No dia 16/08/25 ocorreu a Formação sobre Governança com os Conselheiros e Conselheiras da Região 1 com a Entidade Gestora – durante a formação as pessoas atingidas da Região 1 solicitaram à Entidade Gestora informações sobre a remuneração dos conselheiros e das conselheiras. Muitas das pessoas atingidas presentes na formação condicionaram a sua participação nos conselhos à remuneração; 

“[foi feito] um requerimento solicitando informações sobre a remuneração dos conselheiros, e muitas pessoas condicionaram a participação como conselheiros/as ao recebimento de remuneração. Mas até agora não tiveram respostas.” (Isadora, Comunidade COHAB, Formação sobre Governança com os Conselheiros e Conselheiras da Região 1 com a Entidade Gestora, 16/08/2025) 

“Precisamos de uma resposta, seja sim ou não. Havendo remuneração ótimo, não havendo, algumas pessoas tendem a se afastar.” (Ramon, Comunidade Ponte de Almorreimas. Formação sobre Governança com os Conselheiros e Conselheiras da Região 1 com a Entidade Gestora, 16/08/2025) 

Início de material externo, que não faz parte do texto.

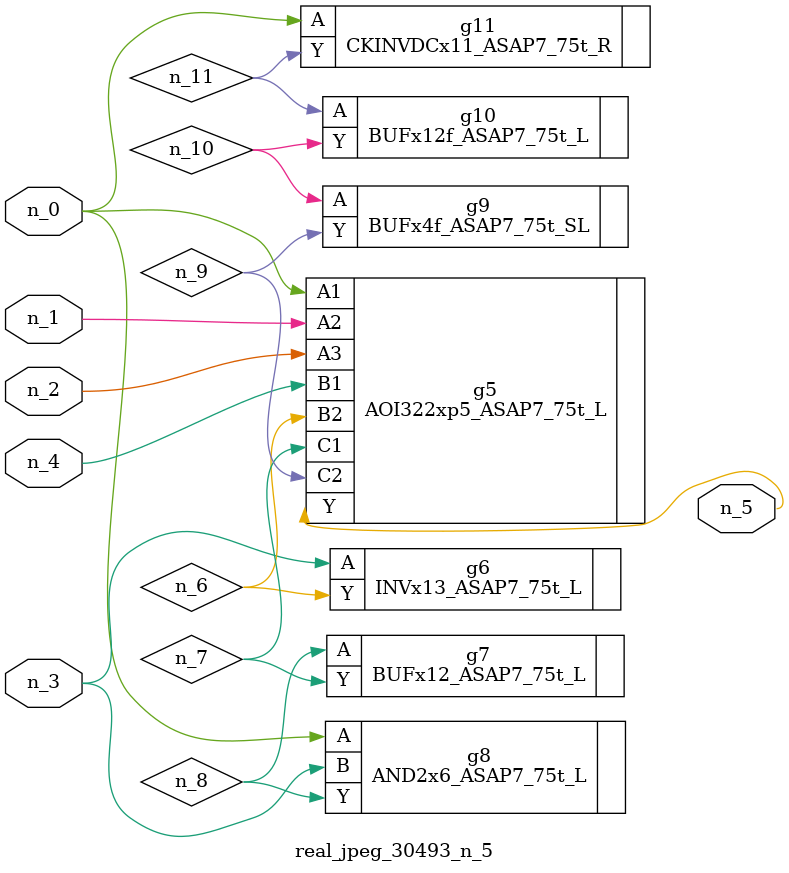
<source format=v>
module real_jpeg_30493_n_5 (n_4, n_0, n_1, n_2, n_3, n_5);

input n_4;
input n_0;
input n_1;
input n_2;
input n_3;

output n_5;

wire n_8;
wire n_11;
wire n_6;
wire n_7;
wire n_10;
wire n_9;

AOI322xp5_ASAP7_75t_L g5 ( 
.A1(n_0),
.A2(n_1),
.A3(n_2),
.B1(n_4),
.B2(n_6),
.C1(n_7),
.C2(n_9),
.Y(n_5)
);

AND2x6_ASAP7_75t_L g8 ( 
.A(n_0),
.B(n_3),
.Y(n_8)
);

CKINVDCx11_ASAP7_75t_R g11 ( 
.A(n_0),
.Y(n_11)
);

INVx13_ASAP7_75t_L g6 ( 
.A(n_3),
.Y(n_6)
);

BUFx12_ASAP7_75t_L g7 ( 
.A(n_8),
.Y(n_7)
);

BUFx4f_ASAP7_75t_SL g9 ( 
.A(n_10),
.Y(n_9)
);

BUFx12f_ASAP7_75t_L g10 ( 
.A(n_11),
.Y(n_10)
);


endmodule
</source>
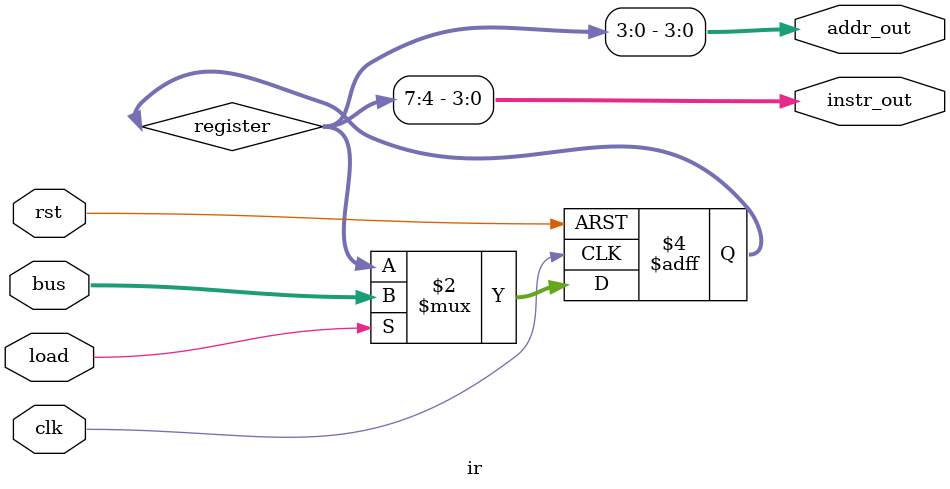
<source format=v>
module ir (
    input           clk,
    input           rst,
    input           load,
    input   [7:0]   bus,

    output  [3:0]   instr_out,
    output  [3:0]   addr_out
);
    reg     [7:0]   register;

    always @(posedge clk or posedge rst) begin
        if (rst) register <= 8'b0; 
        else if (load) register <= bus;
    end

    assign instr_out = register[7:4];
    assign addr_out = register[3:0];
endmodule
</source>
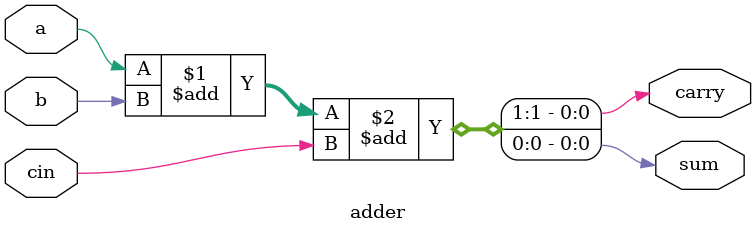
<source format=v>
module full_adder(
    input a, b, C_EN, rst,
    output s
);
    reg intermediate_carry;
    wire carry_in, carry_out;

    assign carry_in = intermediate_carry;

    // Instantiate the basic adder
    adder add (
         .a(a), .b(b), .cin(carry_in),
         .sum(s), .carry(carry_out)
    );

    // Always block to update carry on clock enable
    always @(posedge C_EN or posedge rst) begin
        if (rst)
            intermediate_carry <= 1'b0;  // Reset the carry to 0
        else if (C_EN)
            intermediate_carry <= carry_out;  // Update carry based on the current addition
    end
endmodule

module adder (
    input a,b,cin,
    output sum,carry
);

assign {carry,sum} = a+b+cin;

endmodule

</source>
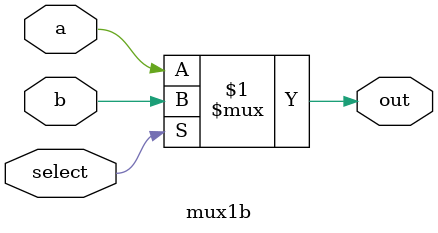
<source format=v>
module mux1b (
	input a ,
	input b ,
	input select ,
	output reg out
	);
	assign out = (select) ? b : a ;
endmodule

</source>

No dia 24/08/25 ocorreu a Formação sobre Governança com os representantes do Setor de Povos e Comunidades Tradicionais da Região 1 com a Entidade Gestora – na formação as pessoas atingidas pontuaram que no dia 14 de agosto de 2025 foi enviado um ofício solicitando reunião com o Dr. Murilo para dialogar sobre assuntos relacionados ao Anexo I.1, dentre eles o pleito da remuneração. Muitas pessoas atingidas ressaltaram que é necessário a remuneração e que se não houver essa decisão, alguns(mas) conselheiros(as) não estarão em determinados espaços da Entidade Gestora; 

“as pessoas atingidas participam das reuniões, com mais de três horas de trabalho, pois largam tudo que tem que fazer (…), desde o ano de 2019 estão nessa luta.” (Evandro, Comunidade Quilombo Sanhudo. Formação sobre Governança com os representantes do Setor de Povos e Comunidades Tradicionais da Região 1 com a Entidade Gestora, 24/08/2025) 

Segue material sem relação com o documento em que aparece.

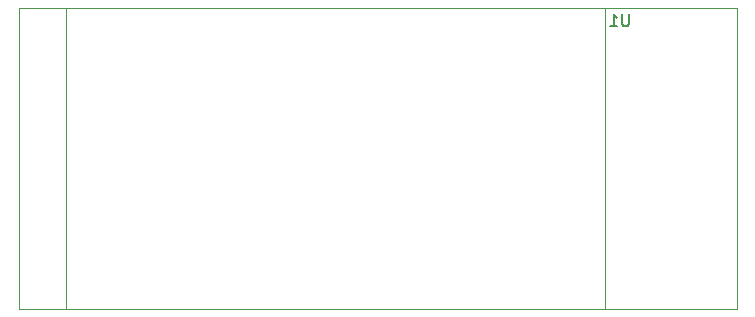
<source format=gbo>
G04 #@! TF.GenerationSoftware,KiCad,Pcbnew,8.0.1-8.0.1-1~ubuntu22.04.1*
G04 #@! TF.CreationDate,2024-08-12T13:14:35+02:00*
G04 #@! TF.ProjectId,NerdNOS,4e657264-4e4f-4532-9e6b-696361645f70,rev?*
G04 #@! TF.SameCoordinates,Original*
G04 #@! TF.FileFunction,Legend,Bot*
G04 #@! TF.FilePolarity,Positive*
%FSLAX46Y46*%
G04 Gerber Fmt 4.6, Leading zero omitted, Abs format (unit mm)*
G04 Created by KiCad (PCBNEW 8.0.1-8.0.1-1~ubuntu22.04.1) date 2024-08-12 13:14:35*
%MOMM*%
%LPD*%
G01*
G04 APERTURE LIST*
%ADD10C,0.150000*%
%ADD11C,0.120000*%
%ADD12C,0.650000*%
%ADD13O,2.100000X1.000000*%
%ADD14O,1.800000X1.000000*%
%ADD15C,1.700000*%
G04 APERTURE END LIST*
D10*
X131961904Y-54054819D02*
X131961904Y-54864342D01*
X131961904Y-54864342D02*
X131914285Y-54959580D01*
X131914285Y-54959580D02*
X131866666Y-55007200D01*
X131866666Y-55007200D02*
X131771428Y-55054819D01*
X131771428Y-55054819D02*
X131580952Y-55054819D01*
X131580952Y-55054819D02*
X131485714Y-55007200D01*
X131485714Y-55007200D02*
X131438095Y-54959580D01*
X131438095Y-54959580D02*
X131390476Y-54864342D01*
X131390476Y-54864342D02*
X131390476Y-54054819D01*
X130390476Y-55054819D02*
X130961904Y-55054819D01*
X130676190Y-55054819D02*
X130676190Y-54054819D01*
X130676190Y-54054819D02*
X130771428Y-54197676D01*
X130771428Y-54197676D02*
X130866666Y-54292914D01*
X130866666Y-54292914D02*
X130961904Y-54340533D01*
D11*
X84300000Y-53530000D02*
X84300000Y-78930000D01*
X129950000Y-53530000D02*
X129950000Y-78930000D01*
X80300000Y-53485000D02*
X141080000Y-53485000D01*
X141080000Y-78975000D01*
X80300000Y-78975000D01*
X80300000Y-53485000D01*
%LPC*%
D12*
X135985000Y-69080000D03*
X135985000Y-63300000D03*
D13*
X135485000Y-70510000D03*
D14*
X139665000Y-70510000D03*
D13*
X135485000Y-61870000D03*
D14*
X139665000Y-61870000D03*
D15*
X89440000Y-77690000D03*
X91980000Y-77690000D03*
X94520000Y-77690000D03*
X97060000Y-77690000D03*
X99600000Y-77690000D03*
X102140000Y-77690000D03*
X104680000Y-77690000D03*
X107220000Y-77690000D03*
X109760000Y-77690000D03*
X112300000Y-77690000D03*
X114840000Y-77690000D03*
X117380000Y-77690000D03*
X117380000Y-54770000D03*
X114840000Y-54770000D03*
X112300000Y-54770000D03*
X109760000Y-54770000D03*
X107220000Y-54770000D03*
X104680000Y-54770000D03*
X102140000Y-54770000D03*
X99600000Y-54770000D03*
X97060000Y-54770000D03*
X94520000Y-54770000D03*
X91980000Y-54770000D03*
X89440000Y-54770000D03*
%LPD*%
M02*

</source>
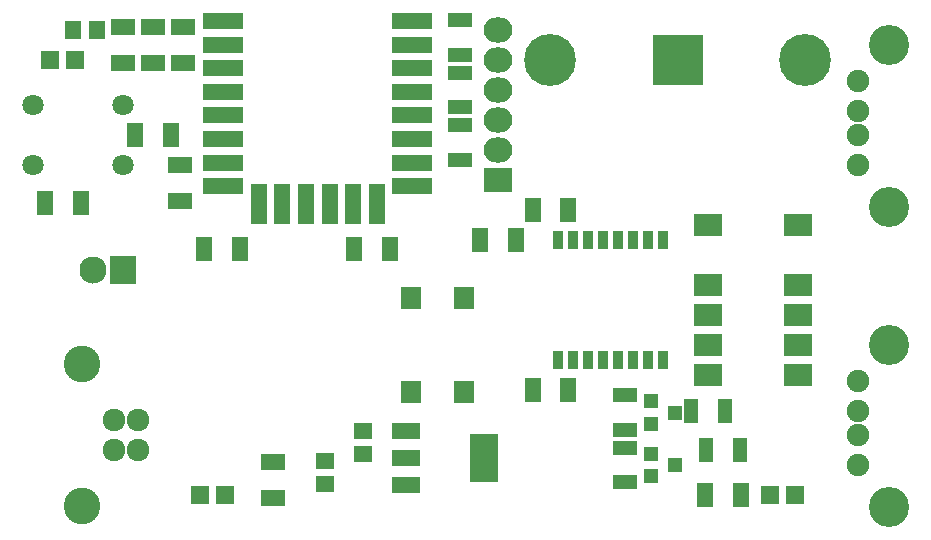
<source format=gts>
G04 #@! TF.FileFunction,Soldermask,Top*
%FSLAX46Y46*%
G04 Gerber Fmt 4.6, Leading zero omitted, Abs format (unit mm)*
G04 Created by KiCad (PCBNEW 4.0.4-stable) date 10/25/16 00:02:51*
%MOMM*%
%LPD*%
G01*
G04 APERTURE LIST*
%ADD10C,0.100000*%
%ADD11C,4.400000*%
%ADD12R,4.360000X4.360000*%
%ADD13R,1.400000X3.400000*%
%ADD14R,3.400000X1.400000*%
%ADD15R,2.432000X1.924000*%
%ADD16R,2.100000X1.300000*%
%ADD17R,1.598880X1.598880*%
%ADD18C,1.924000*%
%ADD19C,3.100020*%
%ADD20C,1.901140*%
%ADD21C,3.399740*%
%ADD22R,1.200100X1.200100*%
%ADD23R,1.650000X1.400000*%
%ADD24R,2.432000X2.127200*%
%ADD25O,2.432000X2.127200*%
%ADD26R,2.000000X1.400000*%
%ADD27R,1.400000X2.000000*%
%ADD28R,1.300000X2.100000*%
%ADD29R,1.700000X1.950000*%
%ADD30R,0.908000X1.543000*%
%ADD31R,2.432000X4.057600*%
%ADD32R,2.432000X1.416000*%
%ADD33R,1.400000X1.650000*%
%ADD34R,2.300000X2.400000*%
%ADD35C,2.300000*%
%ADD36C,1.797000*%
G04 APERTURE END LIST*
D10*
D11*
X196220000Y-69850000D03*
D12*
X185420000Y-69850000D03*
D11*
X174620000Y-69850000D03*
D13*
X159940000Y-82040000D03*
X157940000Y-82040000D03*
X155940000Y-82040000D03*
X153940000Y-82040000D03*
X151940000Y-82040000D03*
X149940000Y-82040000D03*
D14*
X146940000Y-66540000D03*
X146940000Y-68540000D03*
X146940000Y-70540000D03*
X146940000Y-72540000D03*
X146940000Y-74540000D03*
X146940000Y-76540000D03*
X146940000Y-78540000D03*
X146940000Y-80540000D03*
X162940000Y-80540000D03*
X162940000Y-78540000D03*
X162940000Y-76540000D03*
X162940000Y-74540000D03*
X162940000Y-72540000D03*
X162940000Y-70540000D03*
X162940000Y-68540000D03*
X162940000Y-66540000D03*
D15*
X195580000Y-91440000D03*
X195580000Y-93980000D03*
X195580000Y-96520000D03*
X187960000Y-96520000D03*
X187960000Y-93980000D03*
X187960000Y-91440000D03*
X187960000Y-83820000D03*
X187960000Y-88900000D03*
X195580000Y-88900000D03*
X195580000Y-83820000D03*
D16*
X180975000Y-98245000D03*
X180975000Y-101145000D03*
X180975000Y-102690000D03*
X180975000Y-105590000D03*
D17*
X147099020Y-106680000D03*
X145000980Y-106680000D03*
D18*
X139700000Y-100330000D03*
X139700000Y-102870000D03*
X137701020Y-102870000D03*
X137701020Y-100330000D03*
D19*
X135001000Y-95600520D03*
X135001000Y-107599480D03*
D20*
X200657880Y-71627140D03*
X200657880Y-74167140D03*
X200657880Y-76199140D03*
X200657880Y-78739140D03*
D21*
X203324880Y-68579140D03*
X203324880Y-82295140D03*
D22*
X183149240Y-98745000D03*
X183149240Y-100645000D03*
X185148220Y-99695000D03*
X183149240Y-103190000D03*
X183149240Y-105090000D03*
X185148220Y-104140000D03*
D20*
X200657880Y-97027140D03*
X200657880Y-99567140D03*
X200657880Y-101599140D03*
X200657880Y-104139140D03*
D21*
X203324880Y-93979140D03*
X203324880Y-107695140D03*
D23*
X155575000Y-105775000D03*
X155575000Y-103775000D03*
X158750000Y-103235000D03*
X158750000Y-101235000D03*
D17*
X132300980Y-69850000D03*
X134399020Y-69850000D03*
X193260980Y-106680000D03*
X195359020Y-106680000D03*
D24*
X170180000Y-80010000D03*
D25*
X170180000Y-77470000D03*
X170180000Y-74930000D03*
X170180000Y-72390000D03*
X170180000Y-69850000D03*
X170180000Y-67310000D03*
D26*
X151130000Y-106910000D03*
X151130000Y-103910000D03*
D27*
X131850000Y-81915000D03*
X134850000Y-81915000D03*
D26*
X143510000Y-67080000D03*
X143510000Y-70080000D03*
D27*
X176125000Y-97790000D03*
X173125000Y-97790000D03*
D26*
X143256000Y-78764000D03*
X143256000Y-81764000D03*
X140970000Y-70080000D03*
X140970000Y-67080000D03*
D16*
X167005000Y-73840000D03*
X167005000Y-70940000D03*
X167005000Y-69395000D03*
X167005000Y-66495000D03*
X167005000Y-78285000D03*
X167005000Y-75385000D03*
D28*
X189410000Y-99568000D03*
X186510000Y-99568000D03*
X190680000Y-102870000D03*
X187780000Y-102870000D03*
D29*
X162850000Y-90005000D03*
X167350000Y-90005000D03*
X167350000Y-97955000D03*
X162850000Y-97955000D03*
D30*
X175260000Y-95250000D03*
X176530000Y-95250000D03*
X177800000Y-95250000D03*
X179070000Y-95250000D03*
X180340000Y-95250000D03*
X181610000Y-95250000D03*
X182880000Y-95250000D03*
X184150000Y-95250000D03*
X184150000Y-85090000D03*
X182880000Y-85090000D03*
X181610000Y-85090000D03*
X180340000Y-85090000D03*
X179070000Y-85090000D03*
X177800000Y-85090000D03*
X176530000Y-85090000D03*
X175260000Y-85090000D03*
D27*
X139470000Y-76200000D03*
X142470000Y-76200000D03*
X190730000Y-106680000D03*
X187730000Y-106680000D03*
D31*
X169037000Y-103505000D03*
D32*
X162433000Y-103505000D03*
X162433000Y-105791000D03*
X162433000Y-101219000D03*
D33*
X136255000Y-67310000D03*
X134255000Y-67310000D03*
D27*
X171680000Y-85090000D03*
X168680000Y-85090000D03*
X176125000Y-82550000D03*
X173125000Y-82550000D03*
D26*
X138430000Y-70080000D03*
X138430000Y-67080000D03*
D27*
X148312000Y-85852000D03*
X145312000Y-85852000D03*
X158012000Y-85852000D03*
X161012000Y-85852000D03*
D34*
X138430000Y-87630000D03*
D35*
X135890000Y-87630000D03*
D36*
X138430000Y-73660000D03*
X138430000Y-78740000D03*
X130810000Y-73660000D03*
X130810000Y-78740000D03*
M02*

</source>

No dia 30/08/25 ocorreu a Formação sobre Governança dos Conselheiros e Conselheiras da Região 2 com a Entidade Gestora – durante a formação com a Entidade Gestora as pessoas atingidas pontuaram a necessidade de saberem sobre a remuneração e que não concordam de iniciarem a participação nos conselhos sem saber se haverá remuneração ou não; 

“(…) é um absurdo começarmos isso sem saber como e quantos vamos ganhar e se vamos ganhar”. Não concordo com o começo do anexo I.1, com tantas pendências assim!” (Santana, Comunidade Vale do Sol II, Formação sobre Governança dos Conselheiros e Conselheiras da Região 2 com a Entidade Gestora) 

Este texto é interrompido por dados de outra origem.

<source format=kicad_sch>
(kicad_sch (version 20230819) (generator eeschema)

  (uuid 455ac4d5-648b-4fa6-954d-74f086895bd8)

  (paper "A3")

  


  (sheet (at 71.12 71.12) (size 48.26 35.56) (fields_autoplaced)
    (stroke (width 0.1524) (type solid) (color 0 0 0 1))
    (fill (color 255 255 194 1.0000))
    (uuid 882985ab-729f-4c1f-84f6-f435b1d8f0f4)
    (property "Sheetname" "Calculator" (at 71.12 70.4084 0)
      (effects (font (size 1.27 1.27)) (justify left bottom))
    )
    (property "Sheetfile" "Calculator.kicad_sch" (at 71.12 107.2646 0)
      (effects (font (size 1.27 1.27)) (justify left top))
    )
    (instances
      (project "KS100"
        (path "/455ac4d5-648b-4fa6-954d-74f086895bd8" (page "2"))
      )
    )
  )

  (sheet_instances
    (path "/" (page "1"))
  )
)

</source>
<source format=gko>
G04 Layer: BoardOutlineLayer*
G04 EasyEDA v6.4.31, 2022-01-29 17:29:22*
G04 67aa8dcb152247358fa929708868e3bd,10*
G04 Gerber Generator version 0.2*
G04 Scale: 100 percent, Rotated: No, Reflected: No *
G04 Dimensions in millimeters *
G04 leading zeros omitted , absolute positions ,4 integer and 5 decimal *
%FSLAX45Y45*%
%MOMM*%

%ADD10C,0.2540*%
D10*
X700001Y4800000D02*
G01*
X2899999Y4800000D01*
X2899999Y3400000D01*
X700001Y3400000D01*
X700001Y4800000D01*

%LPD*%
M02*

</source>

“(…) é necessário novos ofícios, audiências e manifestações incisivas sobre o que se quer [a garantia de remuneração para Conselhos e Setores].” (Amarildo, Comunidade Assentamento 2 de Julho, Formação sobre Governança dos Conselheiros e Conselheiras da Região 2 com a Entidade Gestora) 

No dia 06/09/25 ocorreu a Formação sobre Governança com os representantes do Setor de Povos e Comunidades Tradicionais da Região 2 com a Entidade Gestora – as pessoas atingidas presentes na formação pontuaram a importância de uma resposta das Instituições de Justiças sobre a remuneração dos conselheiros e das conselheiras e reforçaram a importância de todas e todos entenderem na integra os processos que estão sendo feitos na execução do Anexo I.1; 

No dia 12/09/25 a Aedas encaminhou o ofício – OF00135/R1 – considerações sobre remuneração para conselheiros(as) no Anexo I.1, com a devida atenção às categorias socialmente vulnerabilizadas; 

No dia 18/09 as Comissões de Atingidos e Atingidas da R2 encaminhou o ofício – OFÍCIO03/2025/R2 – solicitando resposta e orientação sobre remuneração para Conselheiros no Anexo I.1. 

Foto: João Paulo Dias / Aedas Paraopeba

A decisão pela não remuneração de conselheiros e conselheiras é mais uma derrota sentida pelas pessoas atingidas que dedicam seu tempo e vida na luta pela reparação. E mais, chega num contexto de encerramento do Programa de Transferência de Renda, instabilidade e incertezas para os atingidos das Regiões 1 e 2 e demonstra que, mais uma vez, que a centralidade das pessoas atingidas nas decisões não está sendo levada em consideração.